The CACTATAA sequence motif, located 16.3 Kb apart, outside the putative LTRs near large inverted repeats, could perhaps be extreme boundaries of Coe1 instead of the two putative LTRs (Figure 1) separated by 14.5 Kb.

It is possible that the intact larger and more complex composite transposon could move about using DNA transposase. The LTRs are flanked by pairs of inverted repeat sequences that may be nonautonomous, miniature inverted [repeat] sequence transposable elements (MITEs) (Figure 1). MITEs, sometimes called “Class III transposons,” are dependent on DNA transposase. The 8-mer sequence motif CACTATAA flanks the Coe1 LTRs near or within relatively large inverted repeats that are perhaps MITEs.

We hypothesize that originally a Class I LTR-retrotransposon inserted between pairs of MITEs. Then, a Class II DNA transposon moved into the middle of the LTR-retrotransposon, and voila, a composite of Class II and Class I elements resembling Coe1, at least conceptually. To summarize, Coe1 has a Tnp2-domain transposase gene flanked by putative LTRs and between two retrotransposon-like genes, all within CACTATAAs near or within pairs of inverted repeats (Figure 1).
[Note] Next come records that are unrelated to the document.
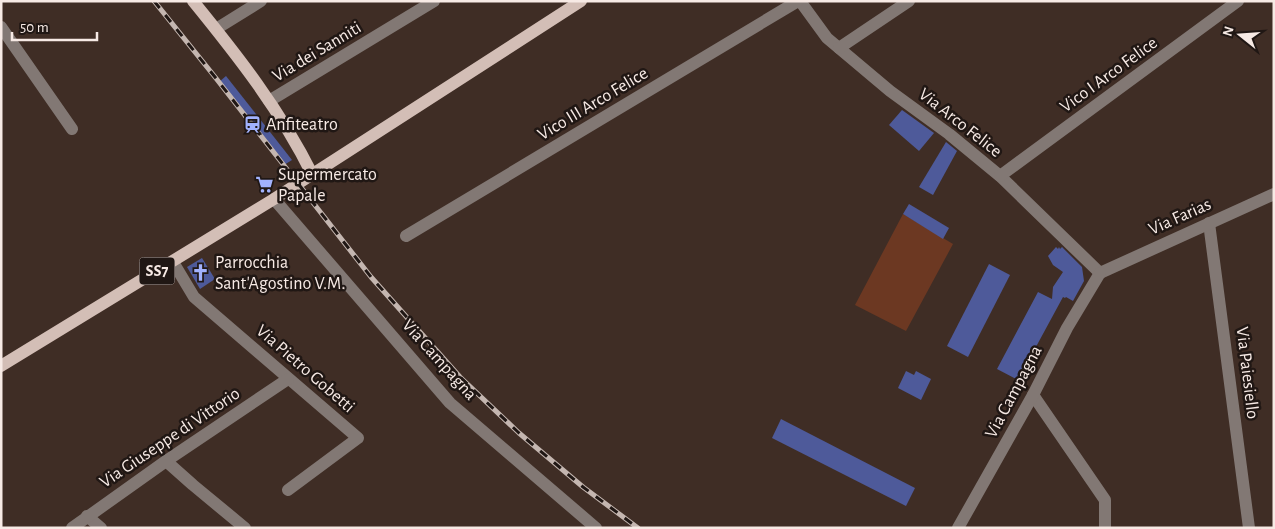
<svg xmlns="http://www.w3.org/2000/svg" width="1275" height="529" viewBox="0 0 1275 529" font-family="'Alegreya Sans',sans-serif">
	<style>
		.green { fill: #6c3822 }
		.building { fill: #4e5a9a }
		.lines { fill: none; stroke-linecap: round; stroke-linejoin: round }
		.minor { stroke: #827874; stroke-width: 12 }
		.major { stroke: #d3beb6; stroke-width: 12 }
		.rail-casing { stroke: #c4b6b0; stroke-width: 5 }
		.rail { stroke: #201714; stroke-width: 3; stroke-dasharray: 9; stroke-linecap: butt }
		.labels { text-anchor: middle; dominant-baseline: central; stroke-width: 5; stroke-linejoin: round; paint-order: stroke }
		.shield { fill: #201714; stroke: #b6aba6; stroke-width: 1 }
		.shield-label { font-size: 16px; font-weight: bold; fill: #f7eae5 }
		.street-label { font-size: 18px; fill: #f7eae5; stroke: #201714 }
		.poi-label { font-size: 18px; fill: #f7eae5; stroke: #201714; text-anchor: start }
	</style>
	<rect width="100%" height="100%" fill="#3f2d25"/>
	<path class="green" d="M903,214l50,30 -47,87 -51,-26z"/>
	<g class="building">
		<path d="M226,76l37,47 29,37 -8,5 -65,-83z"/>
		<path d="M902,110l32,23 -15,18 -30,-26z"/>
		<path d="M946,142l11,9 -24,44 -14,-8z"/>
		<path d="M909,204l40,24 -6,11 -40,-25z"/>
		<path d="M1056,247l2,2 1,-2 1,2 2,-2 20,20 2,14 -11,20 -7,-4 -1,1 -2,-1 -45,83 -21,-11 41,-77 14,7 1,-12 10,-15 -10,-7 -5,-9z"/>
		<path d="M202,258l13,21 -15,10 -13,-22z"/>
		<path d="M989,264l21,11 -42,82 -21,-11z"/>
		<path d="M906,371l8,4 2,-4 15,8 -10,21 -23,-12z"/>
		<path d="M781,419l134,69 -9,18 -134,-68z"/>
	</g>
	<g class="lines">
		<g class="minor">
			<path d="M800,1l27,37 63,53 59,43 51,42 100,97"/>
			<path d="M1,27l71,102"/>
			<path d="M216,29l45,-28"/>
			<path d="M839,48l70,-47"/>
			<path d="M269,101l165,-100"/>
			<path d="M1000,176l238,-175"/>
			<path d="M274,199l176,204 146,125"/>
			<path d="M1209,223l40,305"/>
			<path d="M406,236l392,-235"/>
			<path d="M173,262l21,35 164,141 -70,52"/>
			<path d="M1100,273l174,-79"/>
			<path d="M1033,395l72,105v28"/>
			<path d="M166,461l27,24 52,43"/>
			<path d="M87,516l14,12"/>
			<path d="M72,528l94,-67 122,-82"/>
			<path d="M958,528l75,-133 34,-67 33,-55"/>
		</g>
		<g class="major">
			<path d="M193,1c44,54 88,110 119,173"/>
			<path d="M1,366l273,-167 307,-198"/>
		</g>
		<defs>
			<path id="rail" d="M154,1l61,76 156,200 89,100 59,56 64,54 55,41"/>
		</defs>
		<use href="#rail" class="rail-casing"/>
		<use href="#rail" class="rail"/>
	</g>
	<defs>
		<symbol id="station-bare" viewBox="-9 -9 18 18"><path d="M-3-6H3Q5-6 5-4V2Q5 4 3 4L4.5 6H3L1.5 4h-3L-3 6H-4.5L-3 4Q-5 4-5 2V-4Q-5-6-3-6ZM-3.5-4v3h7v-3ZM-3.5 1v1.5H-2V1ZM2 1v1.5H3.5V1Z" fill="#a2b2fd" stroke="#201714" stroke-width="2.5" paint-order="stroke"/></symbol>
		<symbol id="supermarket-bare" viewBox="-9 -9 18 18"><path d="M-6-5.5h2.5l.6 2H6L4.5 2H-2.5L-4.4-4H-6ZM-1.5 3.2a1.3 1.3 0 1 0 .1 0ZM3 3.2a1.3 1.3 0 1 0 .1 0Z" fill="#a2b2fd" stroke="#201714" stroke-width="2.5" paint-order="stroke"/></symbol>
		<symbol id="church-bare" viewBox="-9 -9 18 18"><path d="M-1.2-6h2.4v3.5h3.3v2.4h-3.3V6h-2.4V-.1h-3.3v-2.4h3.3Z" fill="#a2b2fd" stroke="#201714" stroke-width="2.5" paint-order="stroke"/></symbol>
	</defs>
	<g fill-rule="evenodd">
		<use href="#station-bare" x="240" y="112" width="25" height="25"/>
		<use href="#supermarket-bare" x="252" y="172" width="25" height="25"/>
		<use href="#church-bare" x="188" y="260" width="25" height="25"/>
	</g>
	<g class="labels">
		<rect class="shield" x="139.5" y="257.5" width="35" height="27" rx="4"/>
		<g class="shield-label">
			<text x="157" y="271">SS7</text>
		</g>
		<g class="street-label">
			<text transform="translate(317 52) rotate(-31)">Via dei Sanniti</text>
			<text transform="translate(1109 75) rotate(-36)">Vico I Arco Felice</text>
			<text transform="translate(593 104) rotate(-31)">Vico III Arco Felice</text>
			<text transform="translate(960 123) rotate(38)">Via Arco Felice</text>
			<text transform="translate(1180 217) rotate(-24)">Via Farias</text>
			<text transform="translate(439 360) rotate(48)">Via Campagna</text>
			<text transform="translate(305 369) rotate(41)">Via Pietro Gobetti</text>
			<text transform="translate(1247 373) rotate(83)">Via Paiesiello</text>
			<text transform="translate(1014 392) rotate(-62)">Via Campagna</text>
			<text transform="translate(170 438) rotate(-34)">Via Giuseppe di Vittorio</text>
		</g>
		<g class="poi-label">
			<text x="266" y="125">Anfiteatro</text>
			<text x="278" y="175">Supermercato<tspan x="278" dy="21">Papale</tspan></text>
			<text x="215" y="263">Parrocchia<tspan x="215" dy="21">Sant'Agostino V.M.</tspan></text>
		</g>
	</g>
	<rect width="1275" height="529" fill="none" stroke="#f7eae5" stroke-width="5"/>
	<g transform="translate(1240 35) rotate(287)" stroke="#201714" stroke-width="4" paint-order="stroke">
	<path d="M0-4L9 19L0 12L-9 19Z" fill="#f7eae5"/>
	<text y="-8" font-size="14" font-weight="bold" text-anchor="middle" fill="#f7eae5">N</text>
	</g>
	<path d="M12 32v8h85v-8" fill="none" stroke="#f7eae5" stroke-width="2.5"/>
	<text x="20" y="32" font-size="15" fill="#f7eae5" stroke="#201714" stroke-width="4" paint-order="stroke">50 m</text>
</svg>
One may ask, “what possible selective advantage would a CACTA DNA transposon within an LTR retrotransposon have over a simple Class I or Class II element alone?” A combination of Class I and Class II features may offer little if any selective advantage, and thus such a composite might be unique. The finding of a similar gene arrangement in Arabidopsis provides a second example of a composite Class II transposon within a Class I retrotransposon.

A change in the expression of a gene when placed under the control of another can confer a selective advantage on the host plant. Increased fitness might also be characteristic of the host of a versatile element which can hypothetically transpose in either of two known mechanisms. Such versatility could facilitate more rapid genetic change due both to transposition and to subsequent blockage of gene conversion.

4. Conclusion

In conclusion, based on results of in silico analyses, Coe1, found in the sugar beet genome, can be viewed as an incipient or emerging CACTA super-family DNA transposon amalgamated within an LTR-retrotransposon. A similar arrangement of a central Tnp2-domain transposase gene within LTRs and between retrotransposon genes was found in chromosome 4 of Arabidopsis thaliana by a genome scan.

More DNA sequencing of the sugar beet genome, either of larger stretches or of the complete genome, is likely to be needed in order to distinguish whether Coe1 represents an evolutionarily significant gene arrangement or a mere coincidental merging of transposable genes.

In either case, as far we know, the two examples shown here of a Class II DNA transposon within a Class I retrotransposn are novel.